[Smashy the Hammer] [An Aspiring Luddite]
I carry no phone
An aspiring Luddite
In a wired world.
Mastodon Verification Link
[Jeff Berry]
Jeff Berry is an early adopter of the Internet and the Web, a late adopter of Twitter, and declines to adopt Facebook. With the death of Google+, he migrated to the Fediverse. He admins a medievalist Mastodon instance. He hates cell-phones.

Agony of a Bibliomane
18 March 2013
[Bookshelves]

Until a month or so ago, I could tell you every book that I had voluntarily gotten rid of since the age of about twelve - and before that age, I wasn't really accumulating them, so it hardly counts. It's not difficult to remember that list, since it's quite short. I straddle the line between bibliophilia and bibliomania, and am happy to do so; it's a good place to be, as long as you have shelf space.

Thus, when we realized that we were going to need to dramatically reduce our library in light of an impending trans-Atlantic move, it was traumatic. The books, thirty-plus years of accumulation, are a record of my life. They also serve, in computer terms, as an off-line backup of what I've read. For many years, I could tell if I had already read something by checking to see if it was filed on the bookshelves. (Alphabetical by author, by title within author, with subsequent titles in a series following the alphabetical first title.)

Some of these books had an enormous impact on the man I was to become. Heinlein and Tolkien have done more to shape my philosophy than any other two people in the world, excepting only my parents. The Heinlein and Tolkien parts of the library are most emphatically not going to be liquidated. Some of the Tolkien books are among the earliest entries in my library, while the Heinlein books tend to be a bit later - not, however, because I read them later, but because I read library copies and had to acquire them later. These are books that I return to, time and again.
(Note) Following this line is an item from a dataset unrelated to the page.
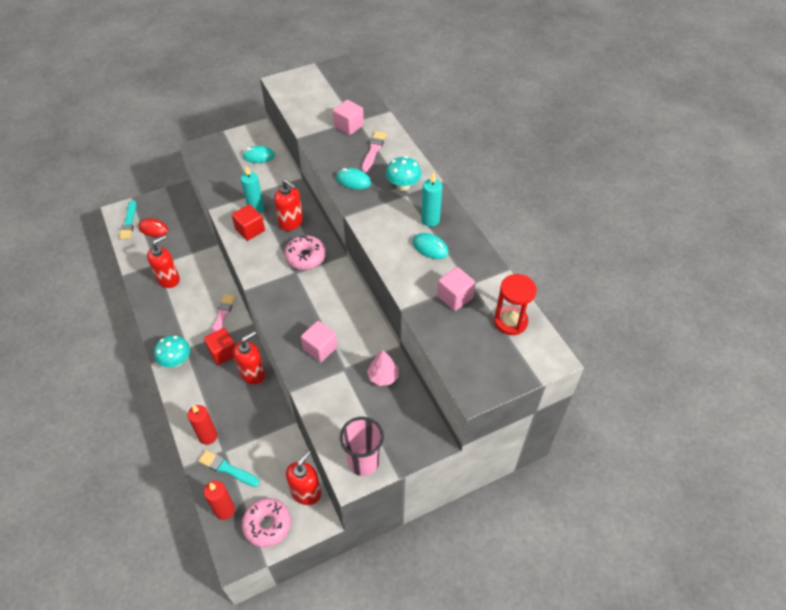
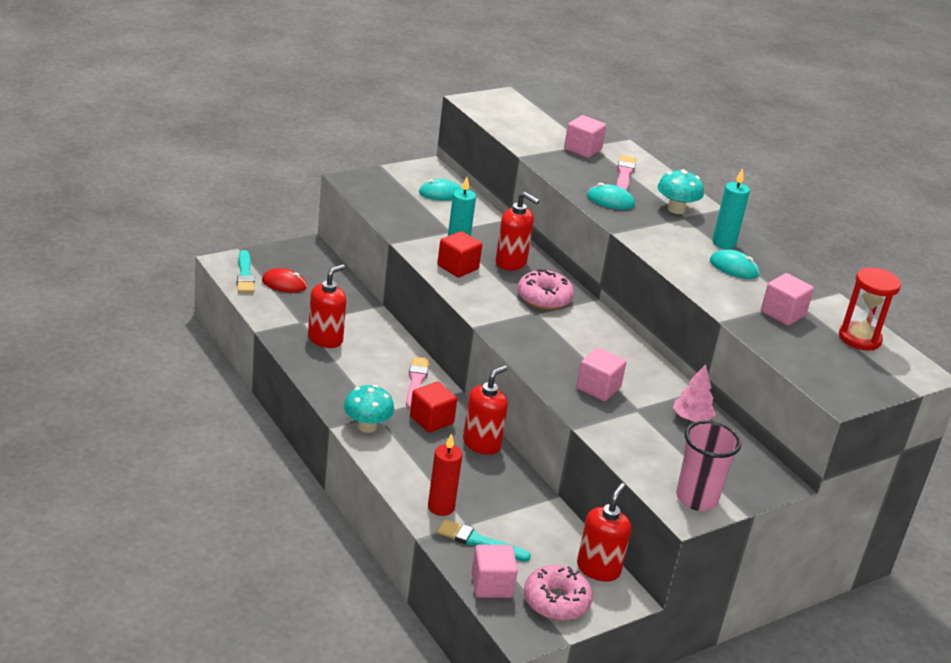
camera: 10 degrees left, 20 degrees down
(225, 510) = (491, 585): red candle -> pink cube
This return to favorite books goes a long way toward explaining my attitude toward all the books in my collection. There are some books that I do return to, so I might return to any of them. Best I hold on to them, then. Besides, even the slightest of them had some impact on me. The ones that changed me are old friends, but even the ones that were mostly forgettable were worthy companions for a short while.

Books were, and are, my friends. Not my only friends to be sure, but friends. And like the more conventional, people-type, friends, they come in different shapes, sizes and colors and I like some of them better than others. This physicality of books is part of their appeal to me. There is a solidity to a book which makes it real; it is a thing. Ebooks have their advantages, to be sure, but they have no substance. Memories of books are associated, to some extent, with objects. I did not simply read "The Fellowship of the Ring." I read this copy of it, and that copy of it, the weight of it, the size of it, the colors of the dust jacket, cover and interior, the place where I tore the fold-out map - all of this and more - are part of my experience of reading that book. Reading a book is both a textual and an extra-textual experience.

Not all books have that resonance, of course, and, pain me though it does, many of the paperbacks will have to go. Many already have. I can no longer tell you all of the books I've voluntarily gotten rid of, and I feel obscurely diminished by that. I have phantom library syndrome; something will remind me of a book, and I can no longer simply place my hand on it. These books are my history, and the historian in me feels their lack.

I'm not letting it stop me from moving and getting on with life, though. Anyone need some paperback fiction? Free to a good home ...


(For the record the books were: a horrid fantasy trilogy whose name I have blessedly purged from my memory; the fifty-odd Mack Bolan, The Executioner, books that one summer a friend and I bought used, read, and then returned for store credit on books we actually wanted; and the first thirteen Gor novels.)